Add knowledge graph tasks
What does this MR do and why?
Adds KnowledgeGrap::Task model which will be used for executing tasks specific to knowledge graph.
This model is similar to Zoekt::Task model (used for executing Zoekt-related tasks), so most of shared logic is moved to a shared module. Another approach we considered was re-use of Zoekt::Task also for knowledge graph tasks, but usage of separate model has some benefits:
- better isolation of both "services"
- cleaner DB implementation - zoekt tasks are currently coupled with zoekt repository and project (project is used as a sharding key).
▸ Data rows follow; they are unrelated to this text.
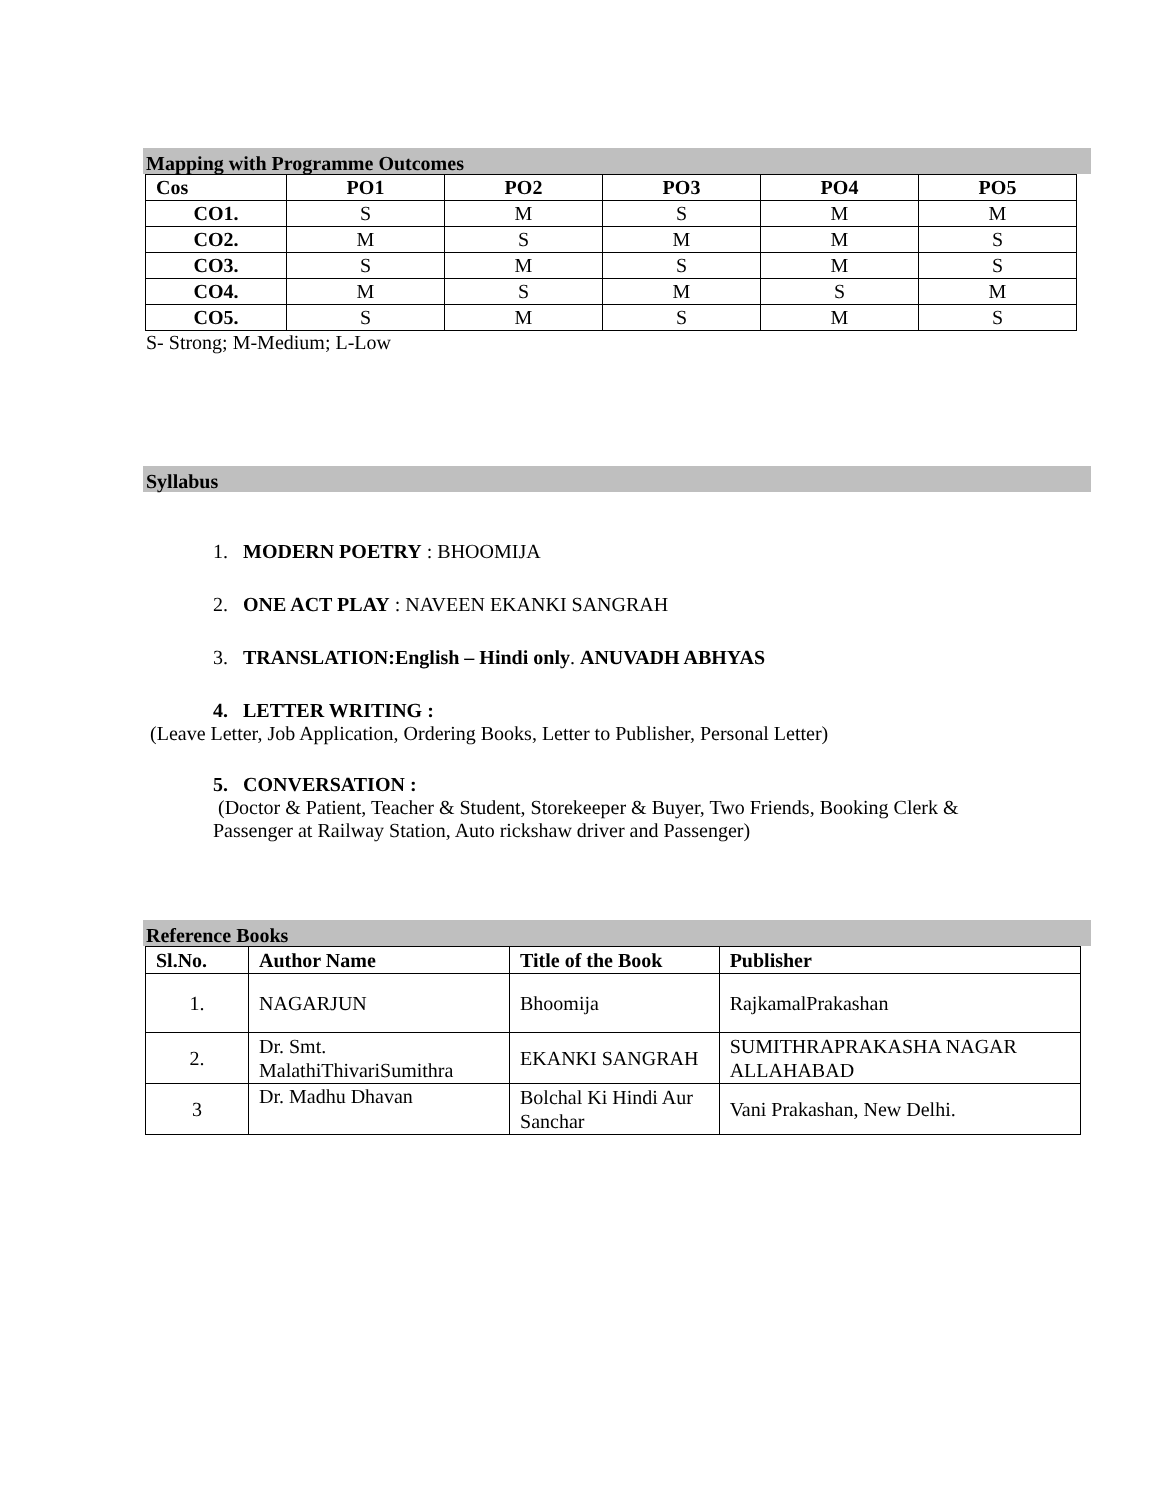Mapping with Programme Outcomes
| Cos | PO1 | PO2 | PO3 | PO4 | PO5 |
| --- | --- | --- | --- | --- | --- |
| CO1. | S | M | S | M | M |
| CO2. | M | S | M | M | S |
| CO3. | S | M | S | M | S |
| CO4. | M | S | M | S | M |
| CO5. | S | M | S | M | S |
S- Strong; M-Medium; L-Low
Syllabus
1. MODERN POETRY : BHOOMIJA
2. ONE ACT PLAY : NAVEEN EKANKI SANGRAH
3. TRANSLATION:English – Hindi only. ANUVADH ABHYAS
4. LETTER WRITING :
(Leave Letter, Job Application, Ordering Books, Letter to Publisher, Personal Letter)
5. CONVERSATION :
(Doctor & Patient, Teacher & Student, Storekeeper & Buyer, Two Friends, Booking Clerk & Passenger at Railway Station, Auto rickshaw driver and Passenger)
Reference Books
| Sl.No. | Author Name | Title of the Book | Publisher |
| --- | --- | --- | --- |
| 1. | NAGARJUN | Bhoomija | RajkamalPrakashan |
| 2. | Dr. Smt. MalathiThivariSumithra | EKANKI SANGRAH | SUMITHRAPRAKASHA NAGAR ALLAHABAD |
| 3 | Dr. Madhu Dhavan | Bolchal Ki Hindi Aur Sanchar | Vani Prakashan, New Delhi. |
Knowledge graph tasks are associated with knowledge graph replicas and project's namespace.
- better control when scheduling batch of tasks to be executed on a node - we can combine both types of tasks in whatever ratio
classDiagram
namespace ZoektModels {
class Node
class Index
class Repository
class ZoektTask
class EnabledNamespace
class Replica
}
namespace KnowledgeGraphModels {
class KnowledgeGraphEnabledRepository
class KnowledgeGraphReplica
class KnowledgeGraphTask
}
Node "1" --> "*" ZoektTask : has_many tasks
Node "1" --> "*" KnowledgeGraphTask : has_many graph tasks
Node "1" --> "*" Index : has_many indices
EnabledNamespace "1" --> "*" Replica : has_many replicas
Replica "1" --> "*" Index : has_many indices
Index "1" --> "*" Repository : has_many repositories
Repository "1" --> "*" ZoektTask : has_many tasks
KnowledgeGraphEnabledRepository "1" --> "*" KnowledgeGraphReplica : has_many replicas
KnowledgeGraphReplica "1" --> "*" KnowledgeGraphTask : has_many tasks
Node "1" --> "*" KnowledgeGraphReplica : has_many graph replicas
Content of a related ephemeral slack thread
jprovaznik
Tuesday at 10:31
@dgruzd
hi :wave:, before investing more time to either of solutions discussed in https://gitlab.com/gitlab-com/content-sites/handbook/-/merge_requests/13104#note_2481463254, just wanted to double check with you: you would still rather prefer to re-use Zoekt::Task also for knowledge graph tasks, correct?
NEW
35 replies
dgruzd
Tuesday at 10:37
:wave: That would be my recommendation. I think the queue is generic enough for us to re-use for the knowledge graph. We could add a JSONB column, let's say zoekt_tasks.payload to store everything that's needed to build the task json for the indexer.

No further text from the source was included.